Your task is to transcribe the entries below exactly, from their first line down to the line containing "Evästeasetukset", and to stop there.

- **RECORDS PROVIDED**:
*** Block opens ***

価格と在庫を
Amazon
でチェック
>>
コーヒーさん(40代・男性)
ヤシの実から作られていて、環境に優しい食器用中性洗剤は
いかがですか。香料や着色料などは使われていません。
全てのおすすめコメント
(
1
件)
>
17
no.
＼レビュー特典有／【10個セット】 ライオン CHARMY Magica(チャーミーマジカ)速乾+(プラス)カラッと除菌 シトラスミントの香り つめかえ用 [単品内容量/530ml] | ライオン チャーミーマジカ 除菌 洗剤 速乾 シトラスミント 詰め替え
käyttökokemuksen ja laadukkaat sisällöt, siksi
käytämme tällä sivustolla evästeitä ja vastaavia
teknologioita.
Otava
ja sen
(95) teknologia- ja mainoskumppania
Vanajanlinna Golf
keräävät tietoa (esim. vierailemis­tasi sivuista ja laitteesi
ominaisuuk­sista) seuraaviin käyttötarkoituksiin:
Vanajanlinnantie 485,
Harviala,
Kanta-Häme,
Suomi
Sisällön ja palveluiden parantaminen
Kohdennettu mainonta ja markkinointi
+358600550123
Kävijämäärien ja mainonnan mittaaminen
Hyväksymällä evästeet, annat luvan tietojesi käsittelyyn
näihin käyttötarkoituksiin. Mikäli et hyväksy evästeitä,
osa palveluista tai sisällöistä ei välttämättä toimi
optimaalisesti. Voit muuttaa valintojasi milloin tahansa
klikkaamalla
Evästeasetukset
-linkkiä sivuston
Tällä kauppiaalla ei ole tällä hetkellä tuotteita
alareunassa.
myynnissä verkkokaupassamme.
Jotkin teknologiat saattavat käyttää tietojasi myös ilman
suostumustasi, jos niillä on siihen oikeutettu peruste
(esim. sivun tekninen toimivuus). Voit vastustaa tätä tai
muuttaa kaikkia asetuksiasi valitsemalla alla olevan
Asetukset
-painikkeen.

*** Block closes ***

- **ANSWER TO THIS TASK**:
価格と在庫を
Amazon
でチェック
>>
コーヒーさん(40代・男性)
ヤシの実から作られていて、環境に優しい食器用中性洗剤は
いかがですか。香料や着色料などは使われていません。
全てのおすすめコメント
(
1
件)
>
17
no.
＼レビュー特典有／【10個セット】 ライオン CHARMY Magica(チャーミーマジカ)速乾+(プラス)カラッと除菌 シトラスミントの香り つめかえ用 [単品内容量/530ml] | ライオン チャーミーマジカ 除菌 洗剤 速乾 シトラスミント 詰め替え
käyttökokemuksen ja laadukkaat sisällöt, siksi
käytämme tällä sivustolla evästeitä ja vastaavia
teknologioita.
Otava
ja sen
(95) teknologia- ja mainoskumppania
Vanajanlinna Golf
keräävät tietoa (esim. vierailemis­tasi sivuista ja laitteesi
ominaisuuk­sista) seuraaviin käyttötarkoituksiin:
Vanajanlinnantie 485,
Harviala,
Kanta-Häme,
Suomi
Sisällön ja palveluiden parantaminen
Kohdennettu mainonta ja markkinointi
+358600550123
Kävijämäärien ja mainonnan mittaaminen
Hyväksymällä evästeet, annat luvan tietojesi käsittelyyn
näihin käyttötarkoituksiin. Mikäli et hyväksy evästeitä,
osa palveluista tai sisällöistä ei välttämättä toimi
optimaalisesti. Voit muuttaa valintojasi milloin tahansa
klikkaamalla
Evästeasetukset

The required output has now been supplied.